(Collected data entries)
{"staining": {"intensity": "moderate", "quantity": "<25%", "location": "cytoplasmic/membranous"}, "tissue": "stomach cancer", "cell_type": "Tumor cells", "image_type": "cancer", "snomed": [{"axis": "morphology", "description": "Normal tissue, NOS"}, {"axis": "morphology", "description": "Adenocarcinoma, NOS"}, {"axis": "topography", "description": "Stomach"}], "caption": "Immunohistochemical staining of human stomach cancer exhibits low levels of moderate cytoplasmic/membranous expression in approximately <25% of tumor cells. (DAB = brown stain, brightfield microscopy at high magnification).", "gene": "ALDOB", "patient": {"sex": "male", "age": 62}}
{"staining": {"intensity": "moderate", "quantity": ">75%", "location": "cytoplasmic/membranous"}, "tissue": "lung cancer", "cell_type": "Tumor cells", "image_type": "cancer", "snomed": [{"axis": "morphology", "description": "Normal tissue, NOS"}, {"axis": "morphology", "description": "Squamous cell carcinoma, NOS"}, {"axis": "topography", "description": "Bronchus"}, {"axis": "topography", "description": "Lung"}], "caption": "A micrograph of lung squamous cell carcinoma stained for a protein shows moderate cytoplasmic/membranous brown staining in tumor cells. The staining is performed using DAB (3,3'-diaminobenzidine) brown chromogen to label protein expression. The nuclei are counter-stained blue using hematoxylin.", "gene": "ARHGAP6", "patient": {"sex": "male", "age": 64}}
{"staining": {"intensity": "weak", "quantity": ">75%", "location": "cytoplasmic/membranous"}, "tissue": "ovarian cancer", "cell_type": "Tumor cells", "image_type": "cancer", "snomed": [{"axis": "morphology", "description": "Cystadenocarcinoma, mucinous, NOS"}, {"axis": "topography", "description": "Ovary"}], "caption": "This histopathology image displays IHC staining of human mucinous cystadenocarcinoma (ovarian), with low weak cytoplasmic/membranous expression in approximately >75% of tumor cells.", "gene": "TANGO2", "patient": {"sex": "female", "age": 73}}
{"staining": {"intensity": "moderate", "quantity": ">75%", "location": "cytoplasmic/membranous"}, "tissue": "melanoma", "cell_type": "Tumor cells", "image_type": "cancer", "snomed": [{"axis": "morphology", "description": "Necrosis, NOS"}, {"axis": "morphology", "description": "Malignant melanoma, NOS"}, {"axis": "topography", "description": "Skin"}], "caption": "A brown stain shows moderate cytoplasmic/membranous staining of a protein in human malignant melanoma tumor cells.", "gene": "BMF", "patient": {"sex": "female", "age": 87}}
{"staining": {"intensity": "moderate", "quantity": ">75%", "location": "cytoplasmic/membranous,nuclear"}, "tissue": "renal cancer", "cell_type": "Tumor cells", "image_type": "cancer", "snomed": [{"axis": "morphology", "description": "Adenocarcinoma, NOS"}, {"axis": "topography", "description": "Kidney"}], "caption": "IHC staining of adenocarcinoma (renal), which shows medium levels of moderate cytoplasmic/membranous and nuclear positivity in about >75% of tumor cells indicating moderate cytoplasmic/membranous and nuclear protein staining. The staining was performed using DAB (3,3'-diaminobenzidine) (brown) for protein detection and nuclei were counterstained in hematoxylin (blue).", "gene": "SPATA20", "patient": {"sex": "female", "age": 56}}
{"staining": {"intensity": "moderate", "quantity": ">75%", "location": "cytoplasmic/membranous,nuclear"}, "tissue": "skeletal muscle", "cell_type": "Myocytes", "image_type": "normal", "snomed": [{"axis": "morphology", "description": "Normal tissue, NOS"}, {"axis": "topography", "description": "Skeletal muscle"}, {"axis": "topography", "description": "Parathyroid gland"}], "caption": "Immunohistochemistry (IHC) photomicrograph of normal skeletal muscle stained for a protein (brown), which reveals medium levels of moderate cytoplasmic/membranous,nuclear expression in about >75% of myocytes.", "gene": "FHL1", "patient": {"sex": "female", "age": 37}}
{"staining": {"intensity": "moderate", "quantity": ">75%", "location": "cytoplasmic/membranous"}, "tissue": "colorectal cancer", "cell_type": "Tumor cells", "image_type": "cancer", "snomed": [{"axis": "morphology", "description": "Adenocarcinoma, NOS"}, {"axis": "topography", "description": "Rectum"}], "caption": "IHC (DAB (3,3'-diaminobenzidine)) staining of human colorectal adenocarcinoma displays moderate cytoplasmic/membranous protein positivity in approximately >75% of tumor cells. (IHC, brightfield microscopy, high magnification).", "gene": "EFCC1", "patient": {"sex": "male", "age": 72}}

**WHAT NEEDS TO BE DONE**.
All entries should be given again precisely as they appear above.

**YOUR SOLUTION**.
{"staining": {"intensity": "moderate", "quantity": "<25%", "location": "cytoplasmic/membranous"}, "tissue": "stomach cancer", "cell_type": "Tumor cells", "image_type": "cancer", "snomed": [{"axis": "morphology", "description": "Normal tissue, NOS"}, {"axis": "morphology", "description": "Adenocarcinoma, NOS"}, {"axis": "topography", "description": "Stomach"}], "caption": "Immunohistochemical staining of human stomach cancer exhibits low levels of moderate cytoplasmic/membranous expression in approximately <25% of tumor cells. (DAB = brown stain, brightfield microscopy at high magnification).", "gene": "ALDOB", "patient": {"sex": "male", "age": 62}}
{"staining": {"intensity": "moderate", "quantity": ">75%", "location": "cytoplasmic/membranous"}, "tissue": "lung cancer", "cell_type": "Tumor cells", "image_type": "cancer", "snomed": [{"axis": "morphology", "description": "Normal tissue, NOS"}, {"axis": "morphology", "description": "Squamous cell carcinoma, NOS"}, {"axis": "topography", "description": "Bronchus"}, {"axis": "topography", "description": "Lung"}], "caption": "A micrograph of lung squamous cell carcinoma stained for a protein shows moderate cytoplasmic/membranous brown staining in tumor cells. The staining is performed using DAB (3,3'-diaminobenzidine) brown chromogen to label protein expression. The nuclei are counter-stained blue using hematoxylin.", "gene": "ARHGAP6", "patient": {"sex": "male", "age": 64}}
{"staining": {"intensity": "weak", "quantity": ">75%", "location": "cytoplasmic/membranous"}, "tissue": "ovarian cancer", "cell_type": "Tumor cells", "image_type": "cancer", "snomed": [{"axis": "morphology", "description": "Cystadenocarcinoma, mucinous, NOS"}, {"axis": "topography", "description": "Ovary"}], "caption": "This histopathology image displays IHC staining of human mucinous cystadenocarcinoma (ovarian), with low weak cytoplasmic/membranous expression in approximately >75% of tumor cells.", "gene": "TANGO2", "patient": {"sex": "female", "age": 73}}
{"staining": {"intensity": "moderate", "quantity": ">75%", "location": "cytoplasmic/membranous"}, "tissue": "melanoma", "cell_type": "Tumor cells", "image_type": "cancer", "snomed": [{"axis": "morphology", "description": "Necrosis, NOS"}, {"axis": "morphology", "description": "Malignant melanoma, NOS"}, {"axis": "topography", "description": "Skin"}], "caption": "A brown stain shows moderate cytoplasmic/membranous staining of a protein in human malignant melanoma tumor cells.", "gene": "BMF", "patient": {"sex": "female", "age": 87}}
{"staining": {"intensity": "moderate", "quantity": ">75%", "location": "cytoplasmic/membranous,nuclear"}, "tissue": "renal cancer", "cell_type": "Tumor cells", "image_type": "cancer", "snomed": [{"axis": "morphology", "description": "Adenocarcinoma, NOS"}, {"axis": "topography", "description": "Kidney"}], "caption": "IHC staining of adenocarcinoma (renal), which shows medium levels of moderate cytoplasmic/membranous and nuclear positivity in about >75% of tumor cells indicating moderate cytoplasmic/membranous and nuclear protein staining. The staining was performed using DAB (3,3'-diaminobenzidine) (brown) for protein detection and nuclei were counterstained in hematoxylin (blue).", "gene": "SPATA20", "patient": {"sex": "female", "age": 56}}
{"staining": {"intensity": "moderate", "quantity": ">75%", "location": "cytoplasmic/membranous,nuclear"}, "tissue": "skeletal muscle", "cell_type": "Myocytes", "image_type": "normal", "snomed": [{"axis": "morphology", "description": "Normal tissue, NOS"}, {"axis": "topography", "description": "Skeletal muscle"}, {"axis": "topography", "description": "Parathyroid gland"}], "caption": "Immunohistochemistry (IHC) photomicrograph of normal skeletal muscle stained for a protein (brown), which reveals medium levels of moderate cytoplasmic/membranous,nuclear expression in about >75% of myocytes.", "gene": "FHL1", "patient": {"sex": "female", "age": 37}}
{"staining": {"intensity": "moderate", "quantity": ">75%", "location": "cytoplasmic/membranous"}, "tissue": "colorectal cancer", "cell_type": "Tumor cells", "image_type": "cancer", "snomed": [{"axis": "morphology", "description": "Adenocarcinoma, NOS"}, {"axis": "topography", "description": "Rectum"}], "caption": "IHC (DAB (3,3'-diaminobenzidine)) staining of human colorectal adenocarcinoma displays moderate cytoplasmic/membranous protein positivity in approximately >75% of tumor cells. (IHC, brightfield microscopy, high magnification).", "gene": "EFCC1", "patient": {"sex": "male", "age": 72}}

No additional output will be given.